Tree-ts for All - MMD#568
Good day my good friend.
No nonsense today. Just straight down to business.
If you have any suggestions for interesting news items or bits of research to include in this newsletter, you can email me.
Mobility Camp is taking place on 26th September 2023 in Birmingham. It would be great to see you there. Get your tickets now.
James
It’s been emotional
In classic economics, people make rational decisions in order to maximise their enjoyment from their purchasing decisions, or utility. Behavioural economics challenges this, stating that human decision making is often bounded in irrational decision making frameworks. Much of which underpins work on travel behaviour change. But do emotions and irrationality really drive our behaviours that much?
Well, when it comes to the adoptiong of lower carbon technologies, yes, they do. As this recent study of the adoption of e-bikes in Norway, which explored the role of emotion in adoption, shows.
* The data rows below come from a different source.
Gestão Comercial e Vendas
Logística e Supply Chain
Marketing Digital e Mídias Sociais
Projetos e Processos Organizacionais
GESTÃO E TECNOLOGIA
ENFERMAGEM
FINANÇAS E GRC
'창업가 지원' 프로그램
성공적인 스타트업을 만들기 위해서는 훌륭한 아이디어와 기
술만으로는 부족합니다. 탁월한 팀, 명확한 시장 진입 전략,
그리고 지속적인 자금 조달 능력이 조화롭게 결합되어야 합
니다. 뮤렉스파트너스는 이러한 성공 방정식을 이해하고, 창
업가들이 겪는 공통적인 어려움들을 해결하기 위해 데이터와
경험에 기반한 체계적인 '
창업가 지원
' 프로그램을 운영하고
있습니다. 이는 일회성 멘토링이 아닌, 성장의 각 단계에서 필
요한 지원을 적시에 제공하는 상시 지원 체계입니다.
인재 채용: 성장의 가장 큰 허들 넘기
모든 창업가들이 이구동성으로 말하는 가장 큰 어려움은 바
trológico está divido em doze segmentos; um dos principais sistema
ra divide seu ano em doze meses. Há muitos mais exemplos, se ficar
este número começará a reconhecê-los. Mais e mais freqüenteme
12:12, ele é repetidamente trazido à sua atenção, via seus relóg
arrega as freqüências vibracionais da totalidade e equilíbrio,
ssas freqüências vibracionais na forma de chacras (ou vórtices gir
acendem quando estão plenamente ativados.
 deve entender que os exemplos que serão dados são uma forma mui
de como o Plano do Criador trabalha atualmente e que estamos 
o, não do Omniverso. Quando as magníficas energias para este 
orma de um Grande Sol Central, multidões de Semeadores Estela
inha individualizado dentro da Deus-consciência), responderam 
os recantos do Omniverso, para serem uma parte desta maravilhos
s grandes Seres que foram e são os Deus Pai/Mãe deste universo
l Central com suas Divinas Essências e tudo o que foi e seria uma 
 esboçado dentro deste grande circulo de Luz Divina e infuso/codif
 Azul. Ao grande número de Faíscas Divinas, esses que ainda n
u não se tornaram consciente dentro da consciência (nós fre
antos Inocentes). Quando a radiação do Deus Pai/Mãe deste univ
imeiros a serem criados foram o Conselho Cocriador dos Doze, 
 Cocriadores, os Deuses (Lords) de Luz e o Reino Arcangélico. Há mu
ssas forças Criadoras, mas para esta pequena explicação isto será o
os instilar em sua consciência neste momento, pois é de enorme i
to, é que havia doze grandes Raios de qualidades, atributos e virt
Their qualitative study speaks for itself in the concluding sections, and its good news for e-bikes.
We identified three key themes—freedom, comfort, and speed—through which our participants made sense of their e-bike experiences. Sensory experiences—touch, sound, smell, and sight—led to positive emotions of joy, happiness, pleasure, and excitement, which our participants interpreted as feeling free, comfortable, and fast. In contrast, other sustainable mobility technologies were interpreted as unfree, uncomfortable, and slow.
Do you like trees?
On my local Facebook group, the hot subject of the last few weeks has been grass cutting. On the one side, there is the “just let it grow” contigent saying that this is excellent for insects and other wildlife. One the other side, there are the people who measure their worth by the fact that their grass doesn’t exceed 2 centimetres in height. It makes you wonder whether people actually like natural things. The thing is, there is now a study that looked at whether people like green infrastructure. So what does it say?
That it varies between cities. But that there is some commonality in that those with higher awareness of environmental issues tend to support them more. So while one city may favour green infrastructure more, the residents of another may fight it tooth and nail. This requires an effective understanding of your place, and tactics to navigate it.
Random things
These links are meant to make you think about the things that affect our world in transport, and not just think about transport itself. I hope that you enjoy them.
The Second Age of Smoke (George Dillard)
The Scenic Route: Tenn. Group Urges Drivers to Exit Freeways and Use Back Roads (Daily Yonder)
John Deere's private 5G journey (Light Reading)
Magpie Unveils Concept For Long-Range Sustainable Flight (Aviation Week Network)
What Does a Green City Look Like? Equitable, Connected and Nature-Positive. (City Fix)
Something interesting
Mr Beast does trains. Think younger guy does Top Gear.
If you do nothing else today, then do this
Oli Davey wrote an interesting blog on the simplistic notion that removing traffic one-way systems = good. Like many solutions, its simple, elegant, easily understood, but it doesn’t mean its right. It’s worth reading.